● **Text for analysis**
▬▬▬

Among Korea’s tycoon class, the family that controls LG Group is known to stick to very conservative traditions. The chairman position goes to the oldest son, and the women in the family are not involved in the group’s businesses.

There are even stories that wives or daughters in the family are scolded by their male relatives if they get too boisterous while playing golf at Konjiam Country Club in Gwangju, Gyeonggi, which is owned by LG.

But the glass ceiling at LG has finally cracked. According to Our Home, a food company in the group, Executive Director Koo Jee-eun was promoted to vice president on Monday.

The 48-year-old is the youngest daughter of the company’s chairman, Koo Ja-hak, who has one son and three daughters. The 85-year-old is the third son of LG Group founder Koo In-hwoi and a younger brother of LG Group’s honorary chairman, Koo Cha-kyung, 89.

After earning a bachelors degree in business from Seoul National University, Koo Ji-eun earned a masters degree in human resources from Boston University. She then worked as a consultant at the Samsung Human Resource Development Institute and Watson Wyatt Korea.

Since she started working at Our Home in 2004, Koo has launched many new products and showed a talent for finding new business opportunities. She reportedly played a major role in helping the company boost its revenue from 500 billion won ($454 million) in 2004 to 1.3 trillion won last year.

When she managed the company’s food materials purchasing business, she developed good partnerships with global companies such as

Campbell’s Soup and sold imported food materials in the domestic market. That led her division to see growth of 200 percent in revenue in the last two years. Her impressive résumé has forestalled any complaints within the family about her rise.

Koo also personally owns a 20.67 percent stake in Our Home shares. She is the only daughter involved in Our Home’s business.
Industry insiders say Koo was influenced by her mother, Lee Sook-hee, the elder sister of Samsung Group Chairman Lee Kun-hee.

“Samsung has a different family tradition that allows female relatives to get involved in the group’s business when they show potential,” said an industry source. “It looks like Samsung’s tradition, taught by her mother, helped her to settle in as a businesswoman.”

▬▬▬

● **Data segment**
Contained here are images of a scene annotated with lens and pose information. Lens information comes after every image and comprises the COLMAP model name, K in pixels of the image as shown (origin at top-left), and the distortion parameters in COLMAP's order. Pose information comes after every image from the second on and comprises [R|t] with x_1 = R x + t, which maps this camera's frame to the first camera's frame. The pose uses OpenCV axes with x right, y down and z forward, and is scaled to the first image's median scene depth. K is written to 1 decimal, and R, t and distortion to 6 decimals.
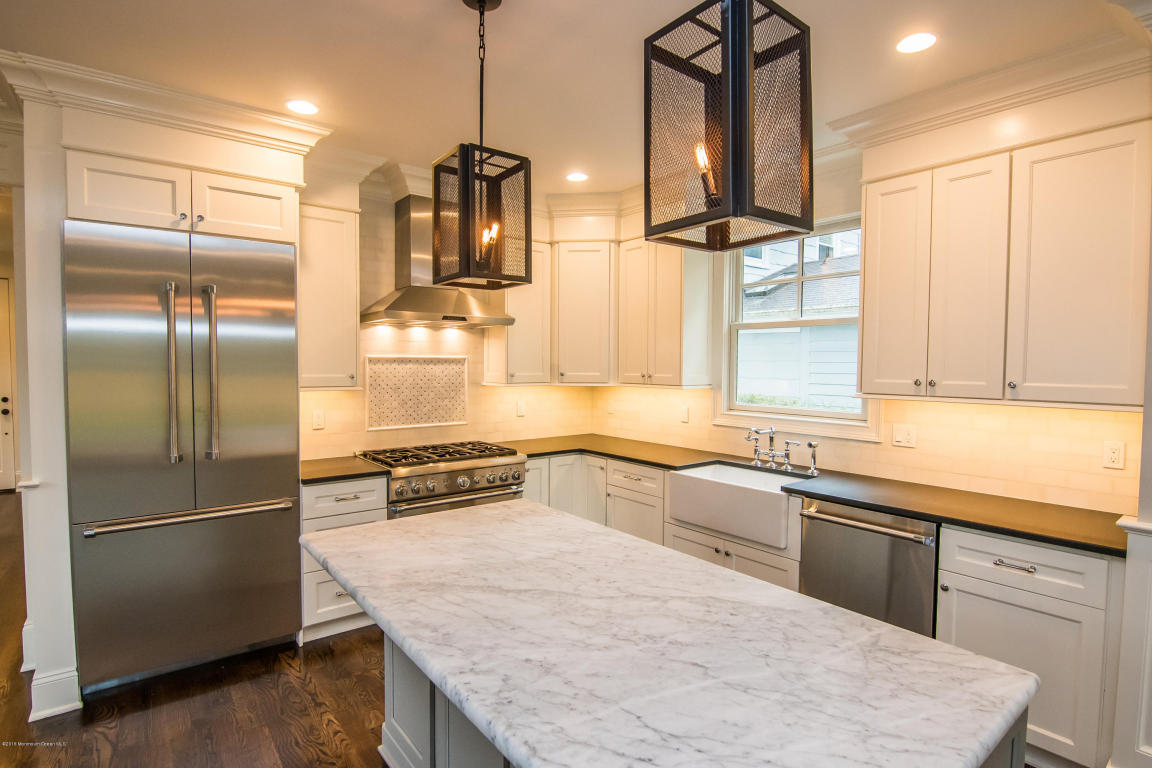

▬▬▬

● **Requirement 1**
In the article about LG, what university awarded Koo her master's degree in human resources?
● **Requirement 2**
Copy the article about LG word for word from "Since she started" to "Our Home’s business.".
The data has no connection to the article about LG.

● **Written answer 1**
Boston University.

● **Written answer 2**
Since she started working at Our Home in 2004, Koo has launched many new products and showed a talent for finding new business opportunities. She reportedly played a major role in helping the company boost its revenue from 500 billion won ($454 million) in 2004 to 1.3 trillion won last year.

When she managed the company’s food materials purchasing business, she developed good partnerships with global companies such as

Campbell’s Soup and sold imported food materials in the domestic market. That led her division to see growth of 200 percent in revenue in the last two years. Her impressive résumé has forestalled any complaints within the family about her rise.

Koo also personally owns a 20.67 percent stake in Our Home shares. She is the only daughter involved in Our Home’s business.